Enfin « Continuons de nous battre pour une école laïque qui offre à tous et toutes un enseignement de qualité et des chances égales de réussite. C'est le seul combat qui vaille. Ne nous trompons pas d'ennemis ! ». Les auteurs opposent manifestement le combat que nous avons mené en mai-juin et celui pour l’égalité et la dignité des femmes. Pourquoi ? Je pense que toute l’histoire syndicale et politique a montré qu’on pouvait et devait mener ces combats de pair. Les auteurs semblent ignorer toutes les luttes du mouvement syndical et politique pour le droit à l’avortement et à la contraception (contre l’église catholique à cette époque : les auteurs auraient-ils taxé les féministes de cette époque de « catholicophobes » ?). Et en quoi celles-ci ont-elles empêché les autres luttes ? Au contraire, ces luttes se sont toujours renforcées l’une l’autre.

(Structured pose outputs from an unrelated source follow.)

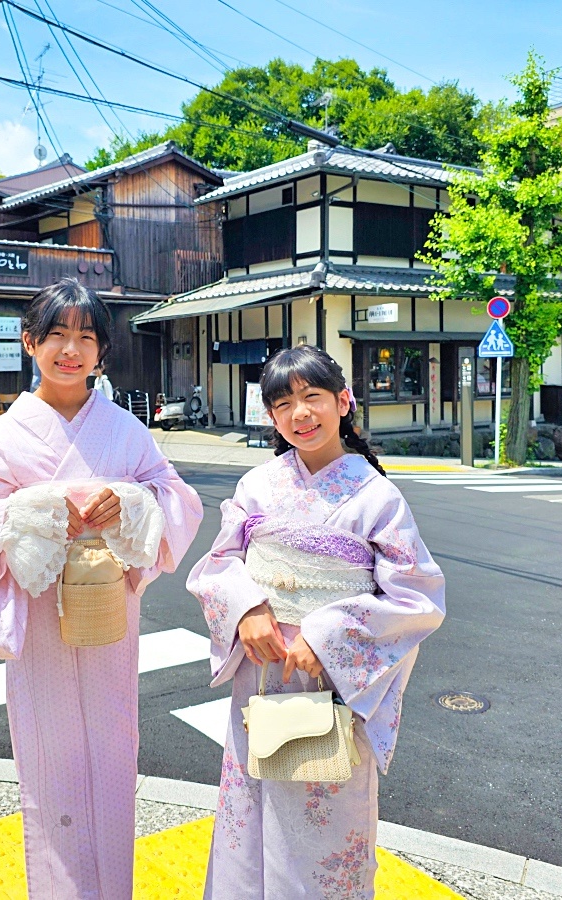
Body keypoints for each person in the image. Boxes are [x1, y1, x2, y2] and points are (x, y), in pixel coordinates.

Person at [0, 277, 203, 899]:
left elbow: (177, 500)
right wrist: (31, 511)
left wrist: (132, 502)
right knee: (49, 762)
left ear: (101, 352)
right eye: (56, 335)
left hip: (107, 612)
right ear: (30, 343)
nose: (70, 350)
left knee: (110, 751)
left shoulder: (126, 431)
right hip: (41, 613)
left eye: (85, 337)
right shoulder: (5, 435)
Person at [186, 344, 445, 899]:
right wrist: (248, 608)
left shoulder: (378, 495)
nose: (299, 413)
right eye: (283, 404)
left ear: (343, 402)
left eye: (312, 397)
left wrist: (328, 634)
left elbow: (418, 595)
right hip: (259, 669)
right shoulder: (256, 486)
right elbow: (219, 564)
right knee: (250, 802)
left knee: (323, 808)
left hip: (331, 681)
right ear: (271, 417)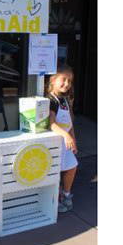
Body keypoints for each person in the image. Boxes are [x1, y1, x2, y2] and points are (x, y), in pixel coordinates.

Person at [46, 65, 78, 213]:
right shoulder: (50, 100)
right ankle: (55, 198)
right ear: (53, 80)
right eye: (63, 79)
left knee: (72, 166)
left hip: (66, 142)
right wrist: (65, 135)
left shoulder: (65, 100)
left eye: (69, 81)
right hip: (55, 143)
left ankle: (66, 194)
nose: (67, 83)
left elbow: (70, 123)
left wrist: (73, 139)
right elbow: (51, 123)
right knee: (55, 171)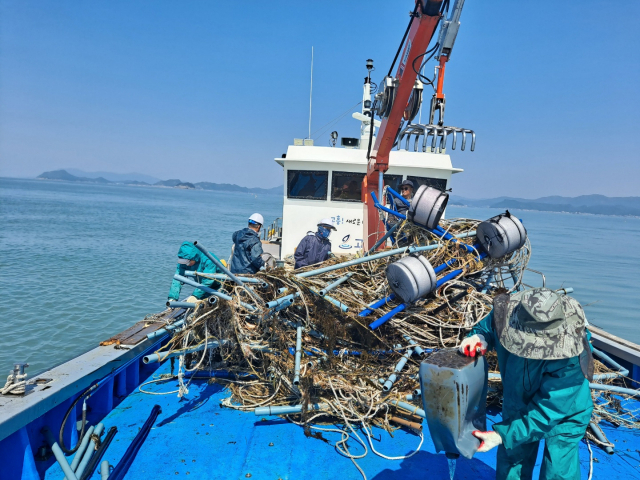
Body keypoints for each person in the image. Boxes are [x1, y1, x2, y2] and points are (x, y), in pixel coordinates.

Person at [459, 288, 594, 480]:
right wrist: (478, 337)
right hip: (517, 400)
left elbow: (547, 413)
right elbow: (488, 327)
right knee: (512, 459)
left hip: (565, 411)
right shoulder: (509, 312)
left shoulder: (574, 355)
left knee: (558, 470)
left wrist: (500, 436)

Le combat pour la dignité et la fin de l’oppression des femmes n’est-il pas un combat qui vaille ? Je pense que non pour les auteurs de cette pétition, tout le montre. Mais il l’est pour moi et je pense pour nombre d’entre nous, femmes et hommes, quelles que soient nos origines, et plus encore pour les femmes maghébines ou Iraniennes.
C’est au nom de cela - et pas d’autres motifs que voudraient nous prêter les auteurs de cette pétition - que je suis solidaire de la décision des collègues d’Aubervilliers, et de bien d’autres sûrement qui mènent ce combat difficile dans l’anonymat, ici en France, mais aussi dans des conditions beaucoup plus dures ailleurs dans le monde.